In the context of the task minimum, both CNN-RNN and CNN-RNN (fusion) outshine other methods with accuracy levels ranging from 70% to 90%. This performance could be due to the inclusion of LSTM, which effectively captures temporal features. Notably, around 550 of the total 750 grids attain a prediction accuracy exceeding 70%.
Regarding the task average, the top three prediction methods CNN-RNN, CNN-RNN(fusion), and T-DenseNet achieve accuracy in the 70% to 90% range. Interestingly, ARIMA also fares well within this range due to its lower variance at the task average.
For the task maximum, which is substantially relevant for traffic offloading applications, CNN-RNN (fusion), T-DenseNet, and CNN-RNN demonstrate superior performance, with accuracy ranging between 70% and 90%. Nonetheless, it is worth highlighting that T-DenseNet exhibits m accurate grids within the 80% to 90% and 60% to 70% accuracy ranges.
Our results demonstrate that both models significantly outperform existing methods, thus providing practical tools for optimizing B5G network management. This study seeks to answer how these advanced models can predict and manage network traffic more effectively in B5G networks. Also, the original CNN-RNN model displays promising results when addressing the network traffic problem across different tasks. Moreover, integrating diverse data types enhances the prediction accuracy across various grids.
As illustrated in
Figure 8, the accuracy rate is mainly within the 60% to 80% range. To delve deeper into the accuracy distribution, we employed the cumulative distribution function (CDF) depicted in
Figure 9.
Regarding the maximum task, our approach (CNN-RNN (fusion)), as noted in
Table 9, achieves an accuracy of 81.7%, marginally higher than the T-DenseNet model. However,
Figure 9a reveals that the T-DenseNet model’s cumulative accuracy surpasses 70% in a more significant number of grids. This implies that the T-DenseNet model has more grids with high or low accuracies. In contrast, our method demonstrates a more consistent performance, yielding an average accuracy within the 60% to 80% range.

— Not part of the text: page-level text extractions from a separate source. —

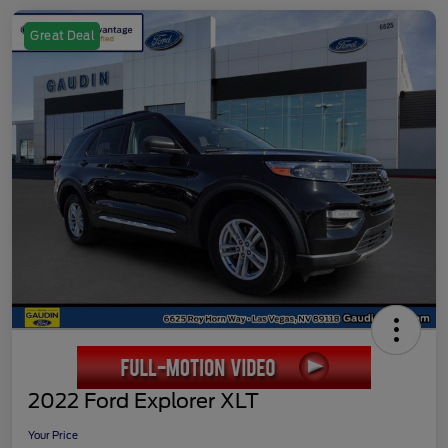
Great Deal
2022 Ford Explorer XLT
Your Price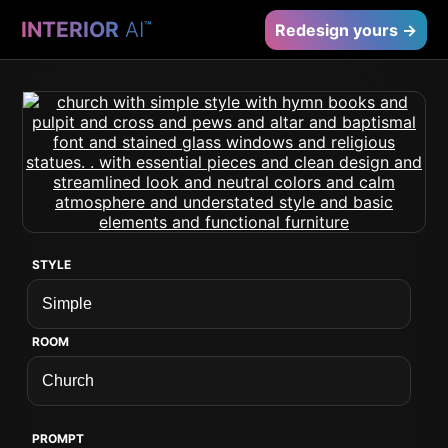
INTERIOR
AI
™
Redesign yours →
STYLE
ROOM
PROMPT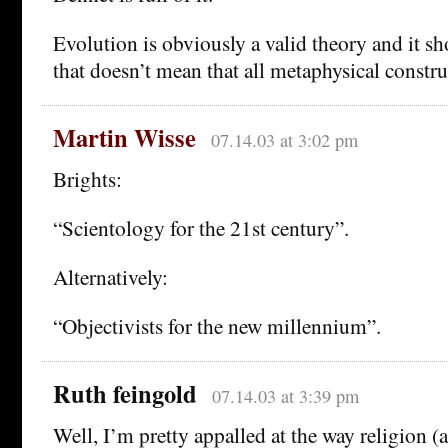
Evolution is obviously a valid theory and it sh
that doesn’t mean that all metaphysical construc
Martin Wisse
07.14.03 at 3:02 pm
Brights:
“Scientology for the 21st century”.
Alternatively:
“Objectivists for the new millennium”.
Ruth feingold
07.14.03 at 3:39 pm
Well, I’m pretty appalled at the way religion (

Our method outperforms other techniques for average and minimum tasks, as reflected in
Table 9. The CDF chart shows a more substantial accumulation of grids with over an 80% accuracy. Most of our method’s grids achieve an accuracy above 70%, and the average accuracy significantly surpasses other methods.

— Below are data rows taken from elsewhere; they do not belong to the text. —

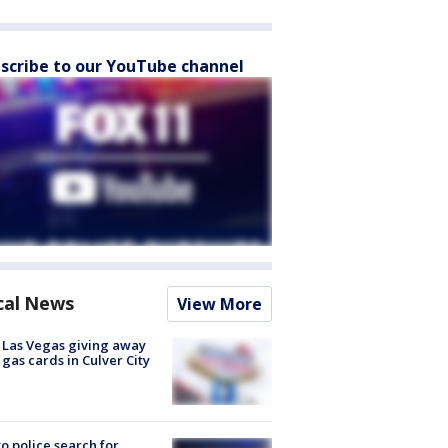
scribe to our YouTube channel
cal News
View More
t Las Vegas giving away
 gas cards in Culver City
to police search for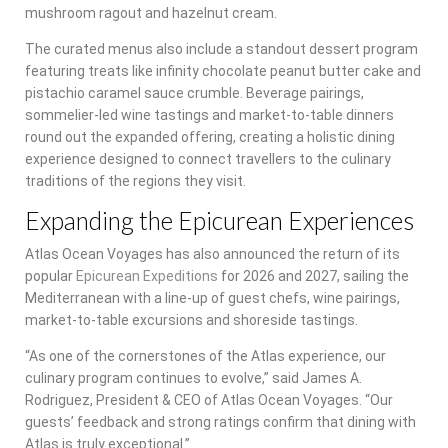
mushroom ragout and hazelnut cream.
The curated menus also include a standout dessert program
featuring treats like infinity chocolate peanut butter cake and
pistachio caramel sauce crumble. Beverage pairings,
sommelier-led wine tastings and market-to-table dinners
round out the expanded offering, creating a holistic dining
experience designed to connect travellers to the culinary
traditions of the regions they visit.
Expanding the Epicurean Experiences
Atlas Ocean Voyages has also announced the return of its
popular
Epicurean Expeditions
for 2026 and 2027, sailing the
Mediterranean with a line-up of guest chefs, wine pairings,
market-to-table excursions and shoreside tastings.
“As one of the cornerstones of the Atlas experience, our
culinary program continues to evolve,” said James A.
Rodriguez, President & CEO of Atlas Ocean Voyages. “Our
guests’ feedback and strong ratings confirm that dining with
Atlas is truly exceptional.”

In conclusion, our method exhibits a higher average accuracy for each grid, especially in the average and minimum tasks. The CDF analysis shows that our method accumulates more grids with an accuracy above 80%.
As evident in
Figure 9, both the ARIMA and T-DenseNet methods tend to accumulate more grids with high and low accuracy, signaling a broad distribution of prediction performance. We introduce color maps to investigate the predicted values on each grid further, emphasizing the accuracy levels for different tasks, including task max, task avg, and task min.
In
Figure 10, we observe that the T-DenseNet and ARIMA methods exhibit lower predicted values in the low-flow regions of the 27 × 27 grid. In contrast, the central region with a higher traffic flow displays higher predicted values than our method. This pattern implies that these methods might capture high-traffic areas more accurately but fail to predict low-flow regions precisely. On the contrary, our method predicts the average value across the entire grid, resulting in a predominantly reddish color map. This signifies that our method achieves an accuracy of over 70% in a significant portion of the grids, delivering a more balanced and, on the whole, superior accuracy prediction.
In conclusion, the color maps provide visual insights into the predicted values, underscoring the superior performance of our method in securing a higher accuracy across the entire grid, particularly in the task average.